Monday, June 22, 2009
Tonight's Forecast Predicts Struggle
Now, I must preface this post with the acknowledgment that I have indeed discussed the weather before, and I recognize the material might be getting a little stale for you, but bear with me. See, the thing about the weather is, it deeply affects my life. It deeply affects the lives of people who live on the east coast. Denizens of California might not understand this, and I doubt Washington State even notices changes in the cloudy cover, but the climate really can ruin your day, and not just in an inconvenient truth sense. I was once talking with a friend from California and she was like, I really never understood how people could talk about the weather until I came to the East Coast. And I was like, yes. We can. All day. Because in this part of the country what happens outside really will change the way you live your life. For example, I bike everywhere, it's my primary method of communication. So for me, when the weather changes, or darkens, or becomes the universe of torrential downpour, as Struggledelphia has decided to do of late, my life because a big wet mess of awful. Yay, summer.

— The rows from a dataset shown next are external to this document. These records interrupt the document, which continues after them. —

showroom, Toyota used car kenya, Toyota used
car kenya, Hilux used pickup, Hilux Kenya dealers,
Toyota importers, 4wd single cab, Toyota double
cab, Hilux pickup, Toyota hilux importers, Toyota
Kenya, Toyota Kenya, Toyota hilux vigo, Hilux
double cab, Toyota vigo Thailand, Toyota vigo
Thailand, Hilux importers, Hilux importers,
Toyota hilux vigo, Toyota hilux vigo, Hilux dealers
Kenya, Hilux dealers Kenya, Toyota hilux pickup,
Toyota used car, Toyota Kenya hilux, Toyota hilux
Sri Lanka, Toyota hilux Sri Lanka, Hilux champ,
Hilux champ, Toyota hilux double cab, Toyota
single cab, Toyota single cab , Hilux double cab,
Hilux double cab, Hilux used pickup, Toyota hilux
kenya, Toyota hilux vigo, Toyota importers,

This Saturday morning as I woke up blearily and scowled into the smiling face of the woman who gave birth to me I cursed past-Leah, who decided to schedule an appointment for 10am on a Saturday. Damn past-Leah, always ruining things. Future-Leah's going to way better then this, I swear. Turning my head from my mother to the window I cursed louder and more colorfully as I gazed out into the pour rain. Gotta love the weekend.
Now, I don't know how many of you have biked around an urban environment in the rain, but let me assure you, it is both dangerous and stupid. While I generally find biking to be a pleasant and productive method of getting from point A to point B and burning some calories as you do so, biking in the rain is like running through a car wash, and here in Strugglephila it's like running through a car wash while over-weight gentlemen in poor fashion choices alternately whistle at you and scream at you. Having been cut off and nearly killed many times I found myself screaming at one particularly aggravating mister "I'm saving the environment, what are YOU doing?". I think it's fair to say I get more done before 10 am then most people do all day.
Soaked, hungover and horse from screaming, I took comfort in soup from a shockingly shady little Chinese food place at 8th and Girard. Take a look at the photo I slyly took as they prepared my lunch. Drug front? Organ market? You decide.